8. RFM, Mega Hits e Rádio Sim — segmentação por idades
Em 1987, nasce uma nova rádio nacional, a RFM, direcionada para o público dos 25 aos 40 anos. Com o lema “só grandes músicas”, tornou-se em 2002 a rádio mais ouvida do País, estatuto que manteve durante uma década. Um dos programas emblemáticos da estação é o “Oceano Pacífico”, criado por João Chaves e hoje apresentado por Marcos André. Durante vários anos, teve em antena, no horário nobre da manhã, “Pedro Tojal a acordar Portugal”; depois passou a ter um “Café da Manhã” servido por José Coimbra e Carla Rocha, que se mantêm na estação; nos últimos anos, as manhãs apostam em humoristas, como Nilton e Salvador Martinha.
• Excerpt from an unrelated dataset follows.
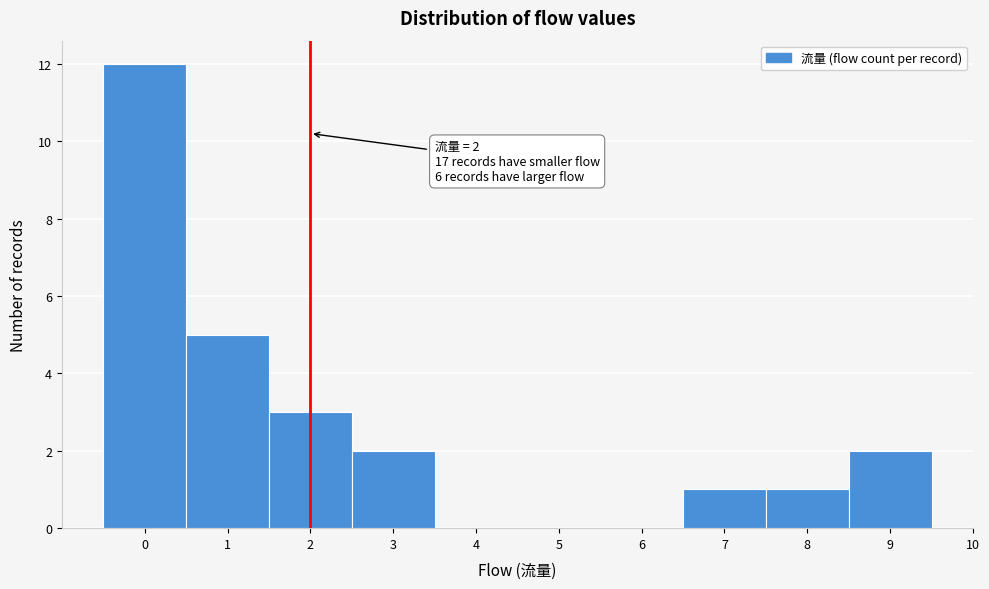

Over which range of the x-axis is the bar tallest?

-0.5 to 0.5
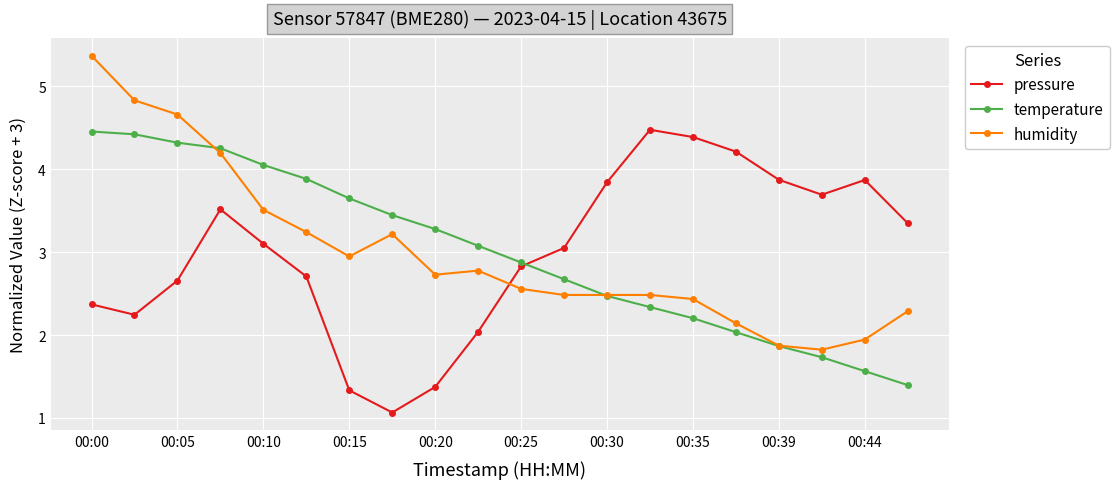

After their last crossing, which series has the higher values: humidity or pressure?

pressure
A Mega Hits (anteriormente Mega FM) surge em 1998, dirigida aos mais novos, dos 15 aos 24 anos. Com locutores igualmente jovens e um discurso mais informal, cobre sobretudo a faixa litoral do país, de Braga a Lisboa.
Em 2008, abre a mais jovem estação do grupo, destinada ao público acima dos 55 anos: a Rádio Sim, que passa música entre a década de 1950 e os anos 80. Mas a onda nostálgica da música é complementada pela juventude de apresentadores como Inês Carneiro e José Manuel Monteiro, nesta que é, segundo dados da Marktest, a rádio nacional com maior tempo médio de escuta por ouvinte: cerca de três horas.